### [Exercise goal]
Shorten the paragraph of the column below that begins "What people want now is not talk about change," keeping its main facts.

### [Page text]
┄┄┄┄┄┄

A couple of years back, Enda Kenny and I were guests on the same Newstalk radio programme. Afterwards, as we walked together from the Pepper Canister to Leinster House, Kenny told me about his vision of Ireland - what was wrong and how it should be addressed.
His basic analysis, as I recall, was that huge numbers of people are now cast adrift of the functioning economy or the State, the negative fallout from progress impinging drastically on their lives, but nobody speaks for them for fear of seeming to dissent from the feel-good atmosphere associated with prosperity. He spoke of people who were suffering in the health services, in prison, in the family law system; people stretched beyond endurance to keep bills paid and their children safe and healthy; people harassed by means-testers in the autumn of their days; people driven mad by gridlock, and so forth.
Listening, I was struck not just by the breadth and cohesion of his comprehension, but by the passion of his delivery. As he disappeared into Leinster House, I remember thinking that Fine Gael might be on the verge of a visionary comeback. By Nassau Street I had coined a slogan on which Kenny might fight the election: The Overlooked Ireland. I briefly considered ringing him, but decided that he had plenty of spin doctors more adept at sloganeering than I.
In the meantime, almost nothing of the content or energy of the vision Kenny shared with me that morning has come across publicly. Everyone who encounters him personally says that he is likeable, engaging, smart and passionate, that if he could put himself across in the media, he would clear all before him.
Alas, not only has Kenny failed to advance an alternative philosophy, but his media appearances increasingly manifest the qualities of muppetry, as, clearly under the direction of the spin doctors in whom I once placed so much faith, he seems more concerned with his hand movements than saying what's in his gut.
But Kenny's artificial persona is symptomatic of a much deeper problem in his party. That problem is that Fine Gael is afraid of never again getting into government, and this fear is crippling its ability to think, speak and act in ways that might give it a fighting chance of success. There are two essential elements of this fear: fear of the media, especially television, and fear of losing the friendship of potential coalition partners. The former goes back to the National Handlers, and explains why, whereas in person Enda Kenny is impressive, even charismatic, he comes across on radio and television as an overcooked ham.
It is as though he has been warned to the point of paralysis of the dangers of letting his guard slip in public, and has become so fixated with projecting an image of strength, anger or whatever, that he has forgotten how to be Enda Kenny. But the bigger part of Fine Gael's problem is its almost total lack of a policy identity. Fine Gael has been confused for two decades as a consequence of having enjoyed its most electorally successful period under the leftish guidance of Garret FitzGerald. Traditionally, FG had represented rightish values like market economics, family values and conservative social policies. Garret capitalised on a moment of change, when the youth demographic was on the ascendant, to lead a revolution broadly against the Fine Gael grain. But it was a gentle revolution, based on an opportunistic apprehension of a changing mood, and did little to alter Fine Gael's essential nature. For 20 years Fine Gael has misread the essentially populist nature of FitzGerald's achievement and continued to agonise over whether it should be right-wing or left-wing. In that walk from the Pepper Canister, I fancied that Enda Kenny had finally broken the code. But his party still fails to comprehend what I know he knows: that the appetite of the present moment could, were Fine Gael free to capitalise upon it, liberate the party back into its more traditional mindsets.
What people want now is not talk about change. They have had change till it comes out their ears. What they want is consolidation, refinement and the correction of the errors and excesses arising from too-singular a view of progress. FG's misunderstanding of its dilemma is compounded by the requirements of the electoral system. Since all its potential partners are - in a broad and rather loose sense - left-wing, the party feels torn between its traditionalist base and what it sees as its only hope of regaining office.
Janus-faced, it seeks to extend comfort in opposing directions. As well as worrying about its own supporters, it must constantly consider the responses of Green and Labour supporters also. The result is an adulteration of policy and a confusion of identity. But without the numbers which it can only achieve by being true to itself, Fine Gael will not be in a position to negotiate a coalition package with anyone. Put another way, if Fine Gael had no chance of getting into government, it would stand a better chance of being itself. And then people might vote for it.

┄┄┄┄┄┄

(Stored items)
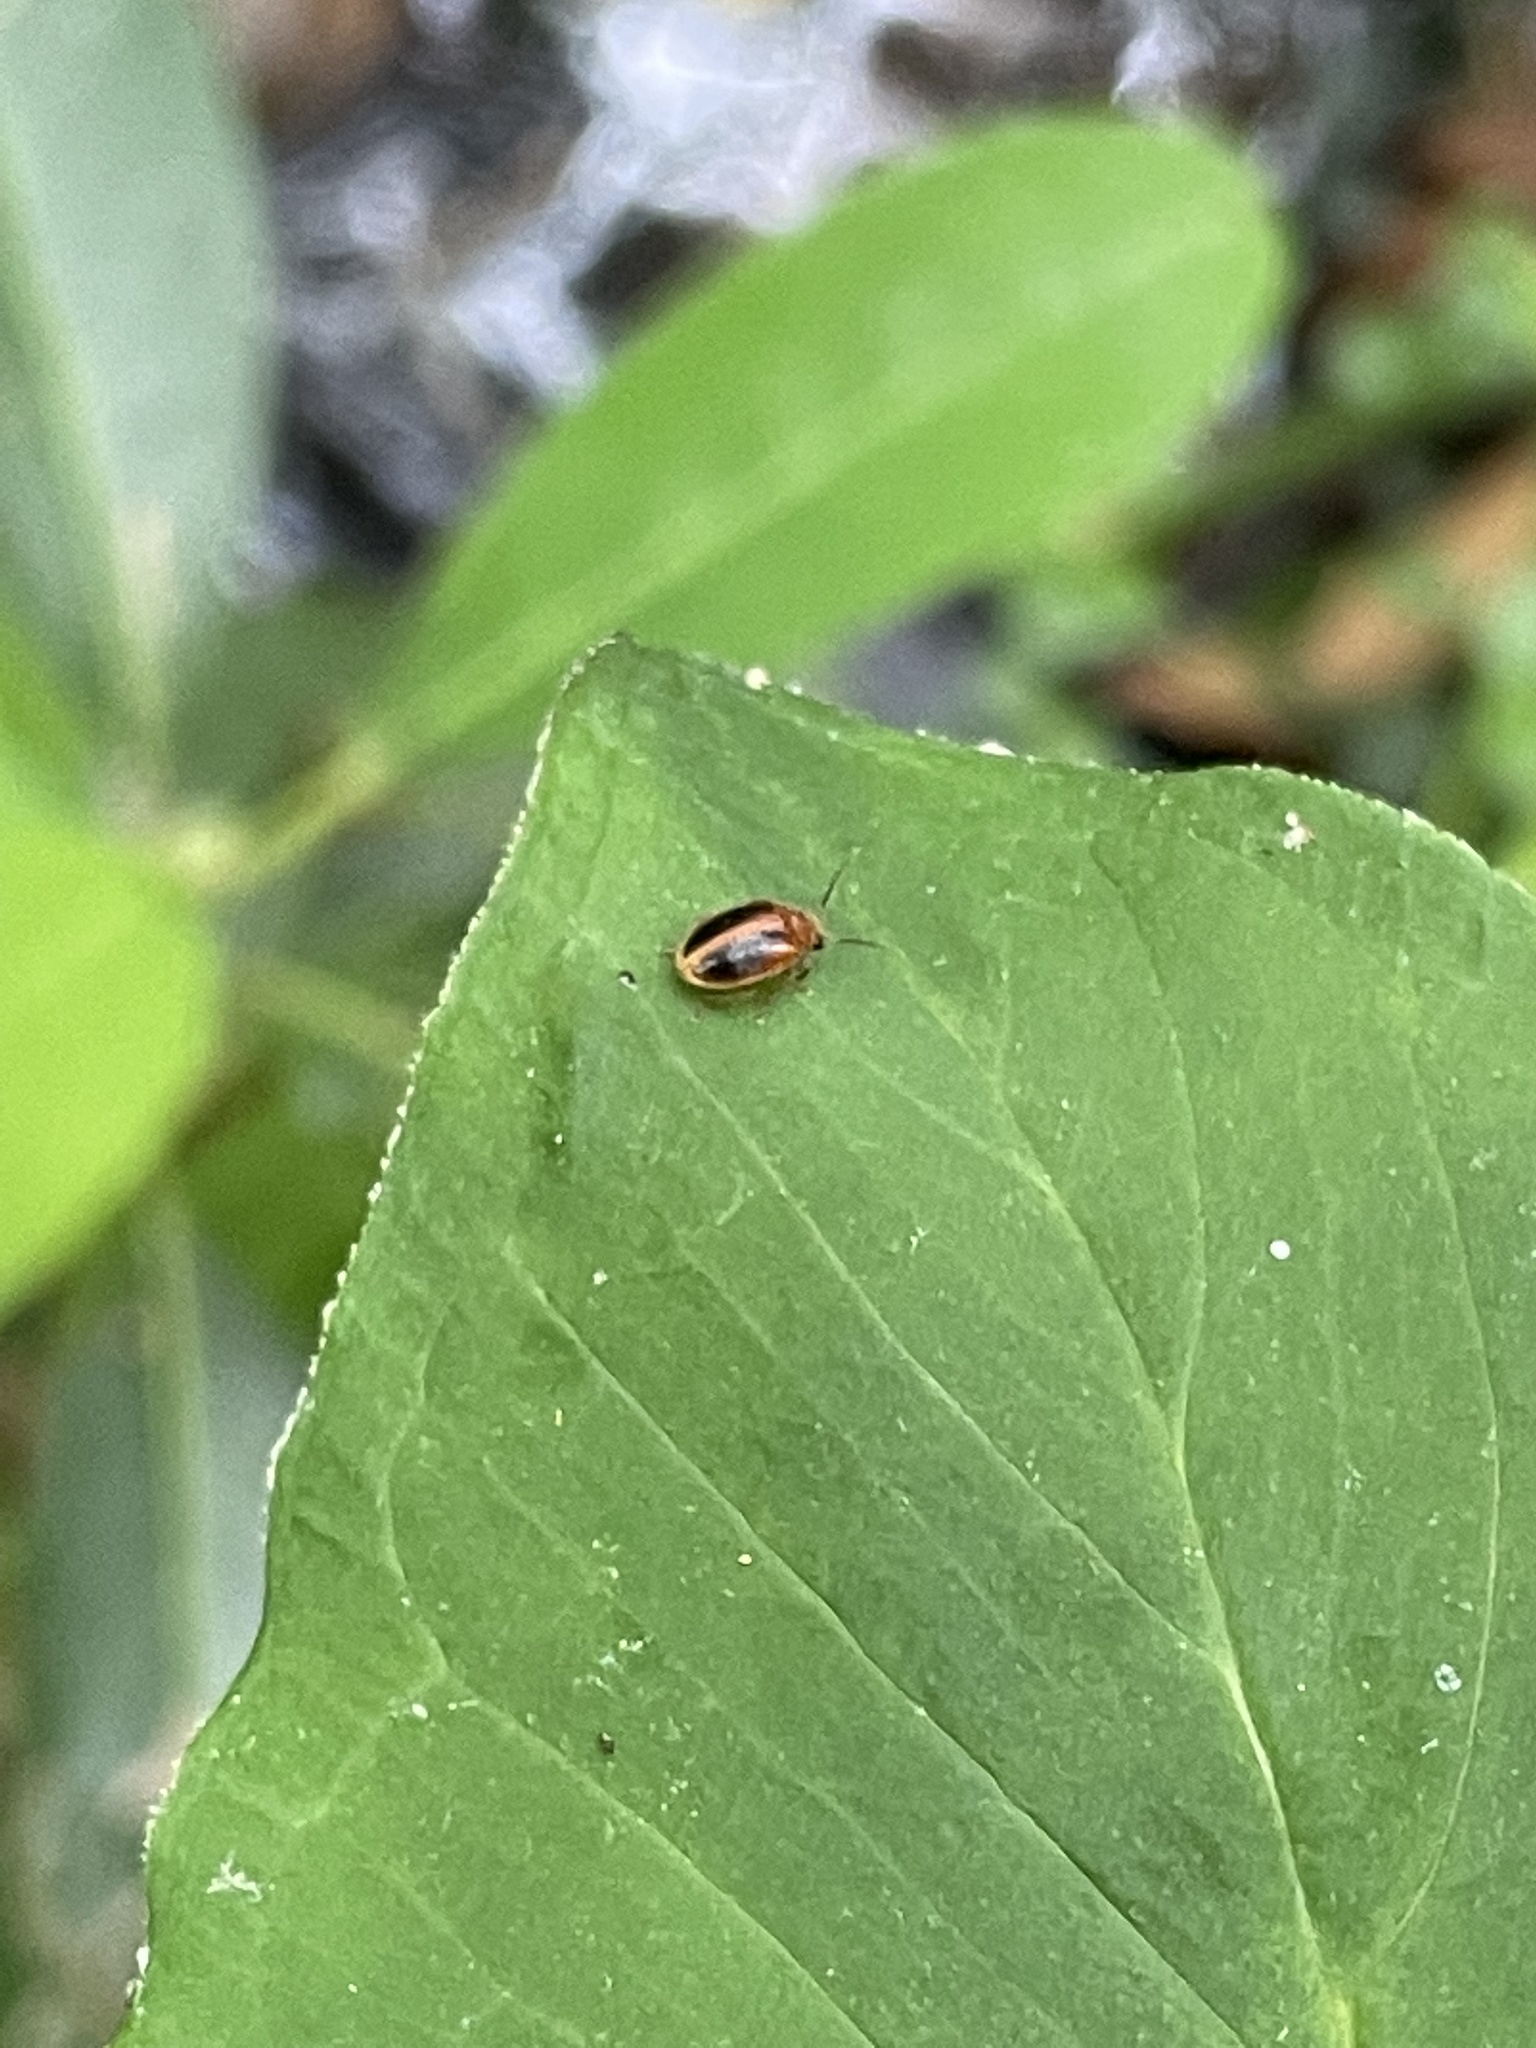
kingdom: Animalia
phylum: Arthropoda
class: Insecta
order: Coleoptera
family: Scirtidae
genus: Prionocyphon
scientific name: Prionocyphon limbatus
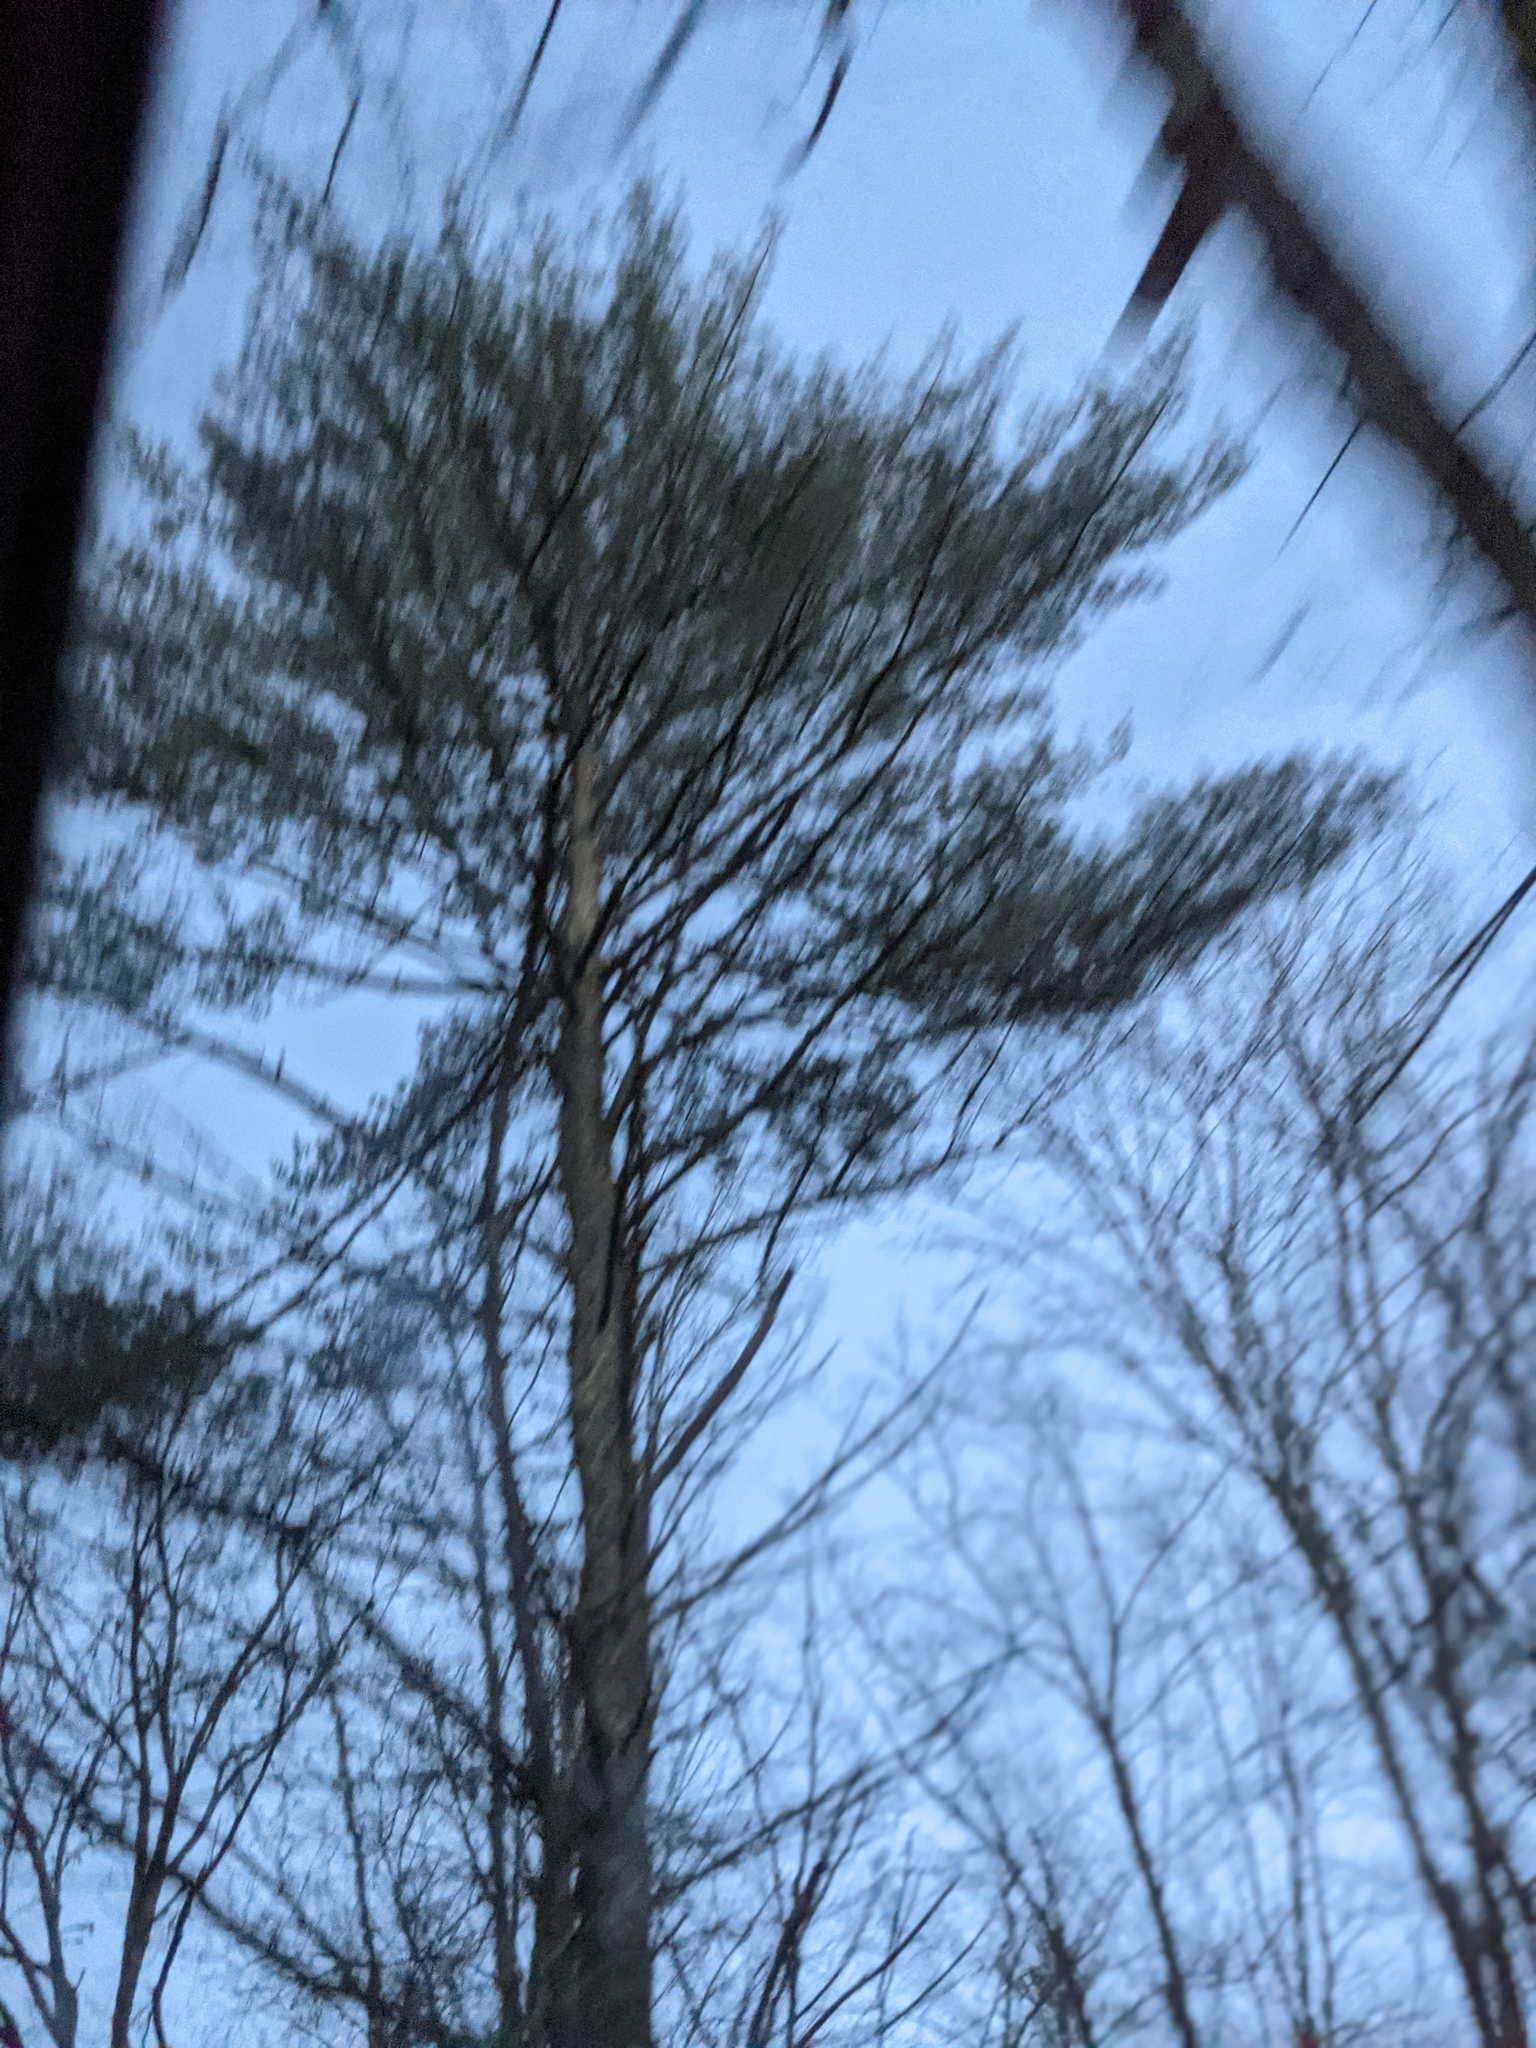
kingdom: Plantae
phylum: Tracheophyta
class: Pinopsida
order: Pinales
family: Pinaceae
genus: Pinus
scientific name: Pinus strobus
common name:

┄┄┄┄┄┄

### [Task output]
People have had more than enough change and no longer want talk about it. They want consolidation, refinement and the correction of errors and excesses that came from too narrow a view of progress. The electoral system makes Fine Gael's misunderstanding of its dilemma worse. All of its potential partners are broadly left-wing, so the party feels torn between its traditionalist base and what it sees as its only hope of getting back into office.